> _Exercise description_
Take every line in the entries that includes the word "readdata" and copy it.

Machine-readable electronics designs:
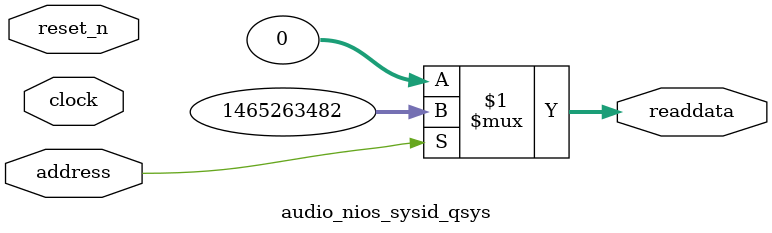
<source format=v>

`timescale 1ns / 1ps
// synthesis translate_on

// turn off superfluous verilog processor warnings 
// altera message_level Level1 
// altera message_off 10034 10035 10036 10037 10230 10240 10030 

module audio_nios_sysid_qsys (
               // inputs:
                address,
                clock,
                reset_n,

               // outputs:
                readdata
             )
;

  output  [ 31: 0] readdata;
  input            address;
  input            clock;
  input            reset_n;

  wire    [ 31: 0] readdata;
  //control_slave, which is an e_avalon_slave
  assign readdata = address ? 1465263482 : 0;

endmodule




</source>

> _Answer box_
                readdata
  output  [ 31: 0] readdata;
  wire    [ 31: 0] readdata;
  assign readdata = address ? 1465263482 : 0;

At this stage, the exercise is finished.